Energizing the hydraulic cylinder and rotating the cam ring allows the latch arms on the DBSCs to retract freely past the male half and enable riser/umbilical deployment. Once the riser is fully deployed, the DBSC female latch arm can be de-energized, reengaged, and ready for further use.

Significant testing ensures that all components will operate as needed during installation.

FES tests all of its bend stiffener connector (BSC) units to be sure they can endure the high pressures and environmental conditions of their destinations. All tests assess the integrity of the pressure-retaining parts and ensure the appropriate alignment of the latch, cam rings, and the hydraulic cylinder. The latches need to be able to fully engage and fully retract at the hydraulic cylinders' fully closed and fully opened positions.

The team at FES also performs latch function and pressure testing of the BSC male and female cam latch dog systems to ensure pressure integrity of the hydraulic system.

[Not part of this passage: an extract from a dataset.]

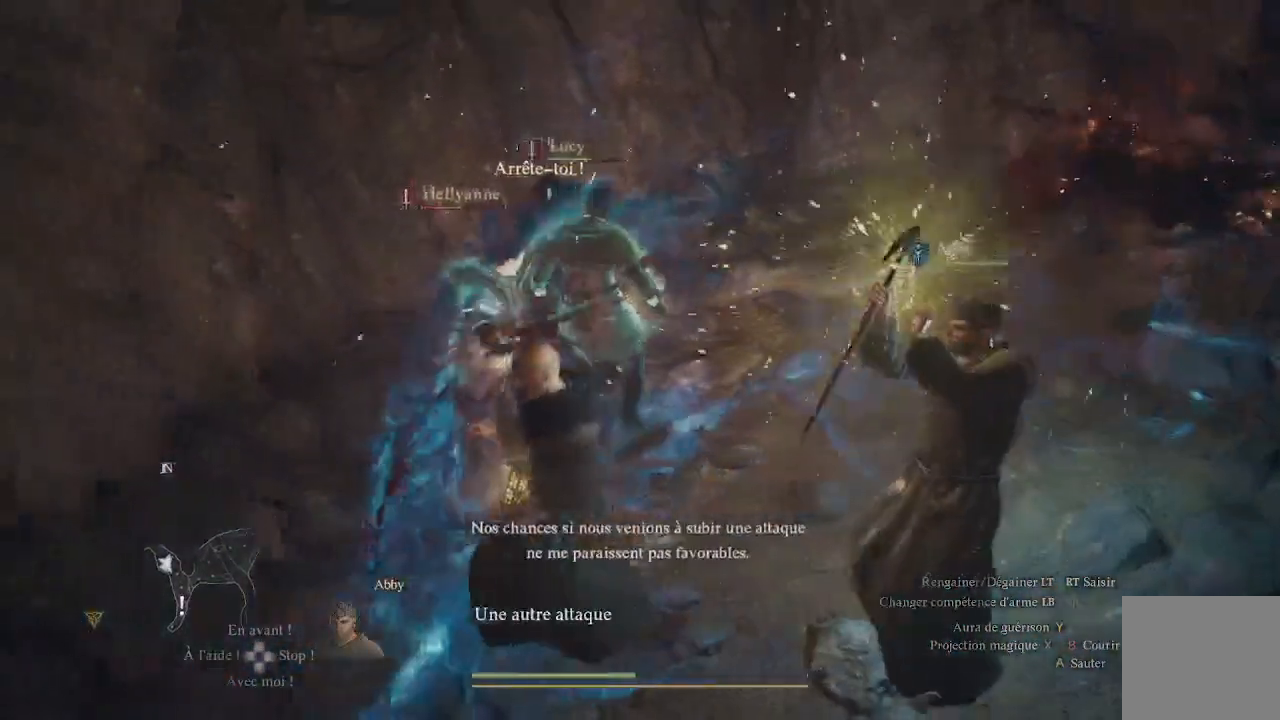
{"buttons": [], "left_stick": "down-left", "right_stick": "up-right", "events": [[233, "right_stick", "center"], [300, "right_stick", "right"], [500, "right_stick", "up-right"]]}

Load tests also are conducted that subject the BSC male and female assembly to the maximum operation loads to verify structural integrity. Further simulated installation in loaded condition tests are carried out to verify the coefficient of friction between the DBSC male and female units and to check that the male unit pulls in and engages with the female unit when entered at a misaligned angle. These final tests are crucial for checking whether or not the unit will be able to function in the conditions on site.

Riser Restoration

For this project, FES designed a bespoke DBSC in line with Anadarko's specifications. Usually DBSCs are designed with female latching. However, the company manufactured the industry's first male latch DBSC, which can be easily connected to the risers using pressure-operated valves. The male latch is operated by ROV/diver intervention, which allows a much quicker and more efficient method to release the risers and umbilical end terminations from the latching mechanism to the topside hang-off/connection point.